Saturday, August 17, 2013

Traviata at Santa Fe


Charlene Baldridge
Photo by Ken Howard


La Traviata at Santa Fe Opera


Santa Fe, Saturday, August 17, 2013 – Last night we drove up the freeway for the final of this season’s five-opera Santa Fe experience, Giuseppe Verdi’s La Traviata, produced by Santa Fe Opera (SFO). The production itself, by Laurent Pelly (direction and costumes) with scenic design by Chantal Thomas, premiered at SFO in 2009. This year’s production, give or take a few scenic elements and musical cuts, is conducted by Leo Hussain.

Brenda Rae, Michael Fabiano and Company
Photo by Ken Howard


The production itself so screams for attention – Look at me! Look at me! – that I would like to ignore it temporarily and concentrate on the principal singers; each having earned the right to shout and scream look at me, and each admirably game when it comes to Pelly’s outlandish, exuberant and downright odd staging. I am happy to say that Francesco Maria Piave’s text, based on Alexandre Dumas’ 1848 novel, La Dame aux Camelias, prevails despite the distractions. No matter the underlying implications or implied profound meaning in Pelly’s staging of the death scene, Violetta’s lover, Alfredo Germont, still arrives in time (or does he?) and Violetta still dies (assuredly), but alone.

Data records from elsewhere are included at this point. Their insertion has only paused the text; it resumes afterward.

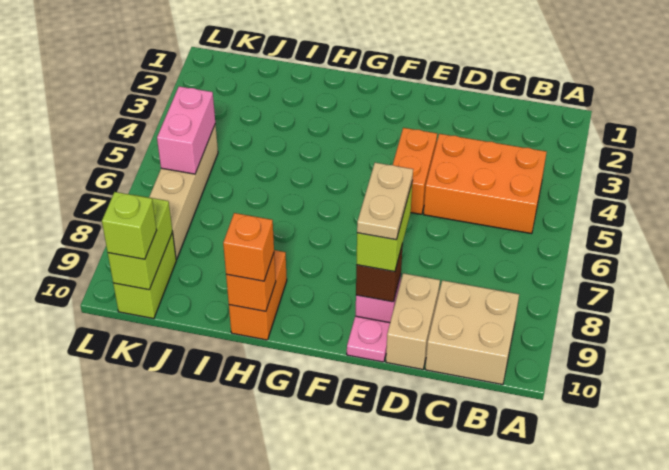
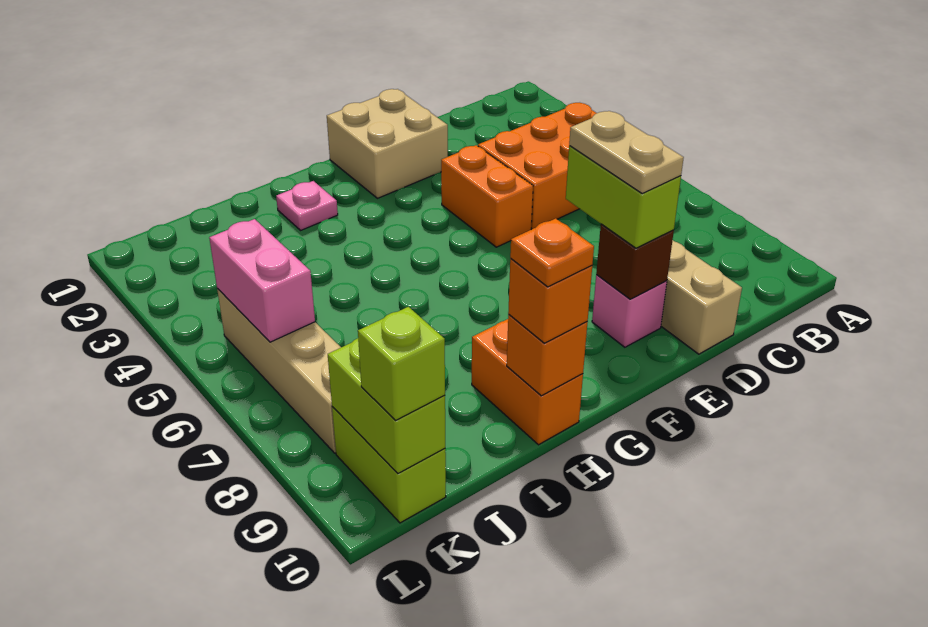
tan brick B9:C10 level 1 -> tan brick E1:F2 level 1
pink plate E10 level 1 -> pink plate H2 level 1
none -> orange plate H10 level 4

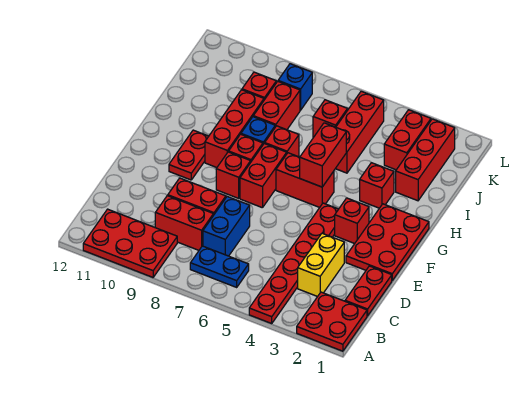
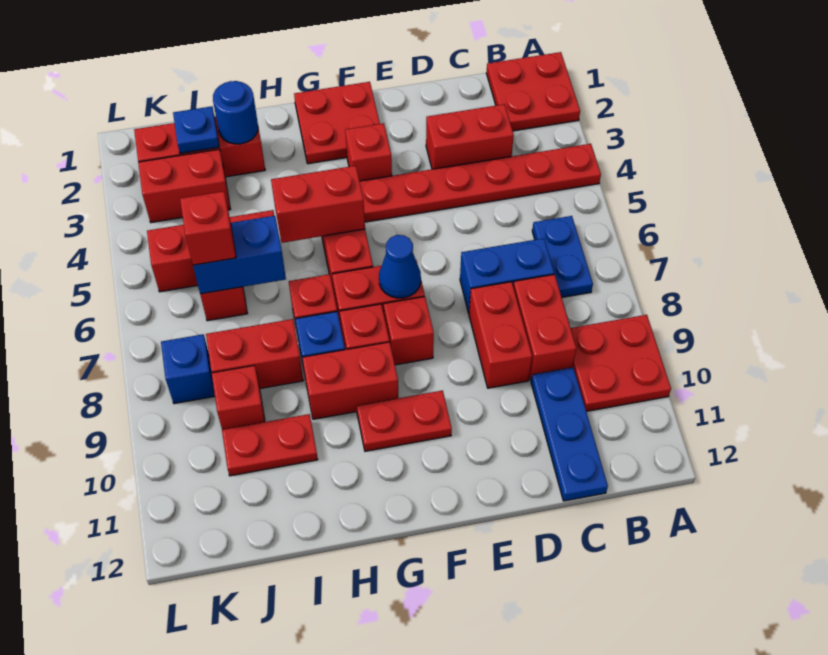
red plate A9:B11 level 1 -> red plate A9:B10 level 1
red plate C1:D1 level 1 -> red plate I10:J10 level 1
yellow brick C3:D3 level 1 -> red brick C3:D3 level 1
none -> blue plate C10:C12 level 1
red plate E1:G2 level 1 -> red plate F1:G2 level 1
none -> blue cone F7 level 2
red brick G9:I9 level 1 -> red brick G9:H9 level 1
red brick H3 level 1 -> red brick J6 level 3
none -> blue round brick I2 level 2
none -> blue brick I6:J6 level 2
none -> blue plate J2 level 2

I suppose it’s up to each onlooker to decide what that means other than automatically assuring the diva first place in the order of curtain calls.

Papa Georgio Germont (baritone Roland Wood) is stiff, but that is a given of the role no matter the terrain (a mountain goat the baritone is not) or directorial intervention. Additionally Pelly’s stage direction often puts the Germont père on the other or upside of a chasm (I’ll explain later), not conducive to musical ensemble in that the all-important continuo is lost. Wood has a darkly covered baritone, but when he lays the gruff cover aside at the conclusion of “Di provenza…” as a singer must do, he achieves gorgeous high voice.

Brenda Rae and Michael Fabiano
Photo by Ken Howard
A 2005 SFO apprentice singer, tenor Michael Fabiano (Alfredo Germont) is an agile actor with an impressive, sincere ardor and a fine voice with gleaming top tones. He rids the role of the petulance so frequently observed.

As Violetta Valéry, soprano Brenda Rae is adept as Pelly’s Act One party girl, the essence of which is the arms-over-the-head-means-of-showing-abandon school of histrionics. Perhaps it’s not subtle, but the soprano wears the persona intent on pleasure and her hot pink flounces as well despite the unsubtle pallor of her illness. Verdi’s music helps, especially Violetta’s “Ah, fors’ è lui /Sempre Libera,” exceptionally sung, tonally accurate and mostly crisp on Friday night. To prove it’s good for something the hands-in-air technique was cleverly employed to prevent applause between the “Ah, fors’ è lui” and “Follie!” sections.

The Thomas-designed production places Violetta’s and Flora’s homes and even the countryside estate in magnified cubist terrain. Violetta’s wild after party takes place on a mountainous heap of packing crates or granite or marble slabs of various sizes. Again, it’s up to the eye of the beholder to decide the symbolism. There are walkways and steps between the monolithic cubes. In the country, the boxes become modified to resemble pieces of the sky wherein the ecstatic Violetta and besotted Alfredo dwell, unfortunately on her dime. Georgio arrives while Alfredo is in Paris, and persuades the dying Violetta to leave his son by way of sacrifice to save his family’s honor. She departs for a party at Flora’s
Brenda Rae as Violetta and Roland Wood as Georgio Germont
Photo by Ken Howard

In Flora’s house the packing crates are disguised as gambling surfaces, where the angry Alfredo throws his winnings at Violetta in retribution for what he believes is her desertion.

In the deathbed scene the boxes are covered with white sheets and Violetta’s bed, a former slab, is set downstage slightly left of center. Rae’s is not the clearest nor most affecting letter reading ever heard, but otherwise her singing here is fine, as is Fabiano’s. Earlier in the evening, he ably performed “De’ miei bollenti spiriti” and she, a lustrous “Addio del passato.”

Pelly interpolates scenes and changes others at will. The performance begins with a funereal procession, umbrellas straight out of Wilder. During Violetta’s orgiastic party, she removes Flora’s (Jennifer Panara) panties before copulating with Alfredo. She passes out, and when the guests depart she wakens to find Alfredo gone — a clue to begin her marathon series of arias, truncated here.

Regardless of this critic’s opinion of the Pelly production, Friday’s audience enthusiastically received La Traviata. It receives an additional performance on August 22. The season closes August 24.

Plan to attend SFO’s 2014 season, comprising Carmen, Don Pasquale, Fidelio, a double bill of The Impressario and Le Rossignol, and the world premiere of Huang Ro’s Dr. Sun Yat-sen.